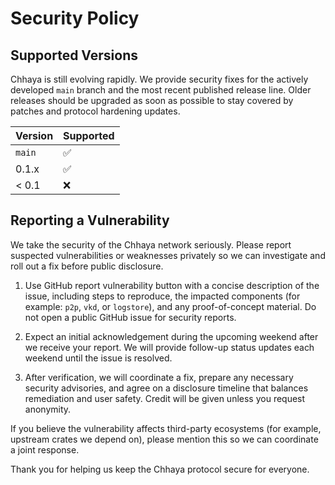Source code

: # Security Policy

## Supported Versions

Chhaya is still evolving rapidly. We provide security fixes for the actively
developed `main` branch and the most recent published release line. Older
releases should be upgraded as soon as possible to stay covered by patches and
protocol hardening updates.

| Version | Supported          |
| ------- | ------------------ |
| `main`  | :white_check_mark: |
| 0.1.x   | :white_check_mark: |
| < 0.1   | :x:                |

## Reporting a Vulnerability

We take the security of the Chhaya network seriously. Please report suspected
vulnerabilities or weaknesses privately so we can investigate and roll out a
fix before public disclosure.

1. Use GitHub report vulnerability button with a concise description of the issue,
   including steps to reproduce, the impacted components (for example: `p2p`,
   `vkd`, or `logstore`), and any proof-of-concept material. Do not open a
   public GitHub issue for security reports.

2. Expect an initial acknowledgement during the upcoming weekend after we
   receive your report. We will provide follow-up status updates each weekend
   until the issue is resolved.

3. After verification, we will coordinate a fix, prepare any necessary security
   advisories, and agree on a disclosure timeline that balances remediation and
   user safety. Credit will be given unless you request anonymity.


If you believe the vulnerability affects third-party ecosystems (for example,
upstream crates we depend on), please mention this so we can coordinate a joint
response.

Thank you for helping us keep the Chhaya protocol secure for everyone.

● WORK TO COMPLETE:
Turn every line of the records into a numbered list, one line per item, skipping the blank lines. Leave the pictures out.

● EXERCISE ANSWER:
1. Source code
2. : # Security Policy
3. ## Supported Versions
4. Chhaya is still evolving rapidly. We provide security fixes for the actively
5. developed `main` branch and the most recent published release line. Older
6. releases should be upgraded as soon as possible to stay covered by patches and
7. protocol hardening updates.
8. | Version | Supported          |
9. | ------- | ------------------ |
10. | `main`  | :white_check_mark: |
11. | 0.1.x   | :white_check_mark: |
12. | < 0.1   | :x:                |
13. ## Reporting a Vulnerability
14. We take the security of the Chhaya network seriously. Please report suspected
15. vulnerabilities or weaknesses privately so we can investigate and roll out a
16. fix before public disclosure.
17. 1. Use GitHub report vulnerability button with a concise description of the issue,
18.    including steps to reproduce, the impacted components (for example: `p2p`,
19.    `vkd`, or `logstore`), and any proof-of-concept material. Do not open a
20.    public GitHub issue for security reports.
21. 2. Expect an initial acknowledgement during the upcoming weekend after we
22.    receive your report. We will provide follow-up status updates each weekend
23.    until the issue is resolved.
24. 3. After verification, we will coordinate a fix, prepare any necessary security
25.    advisories, and agree on a disclosure timeline that balances remediation and
26.    user safety. Credit will be given unless you request anonymity.
27. If you believe the vulnerability affects third-party ecosystems (for example,
28. upstream crates we depend on), please mention this so we can coordinate a joint
29. response.
30. Thank you for helping us keep the Chhaya protocol secure for everyone.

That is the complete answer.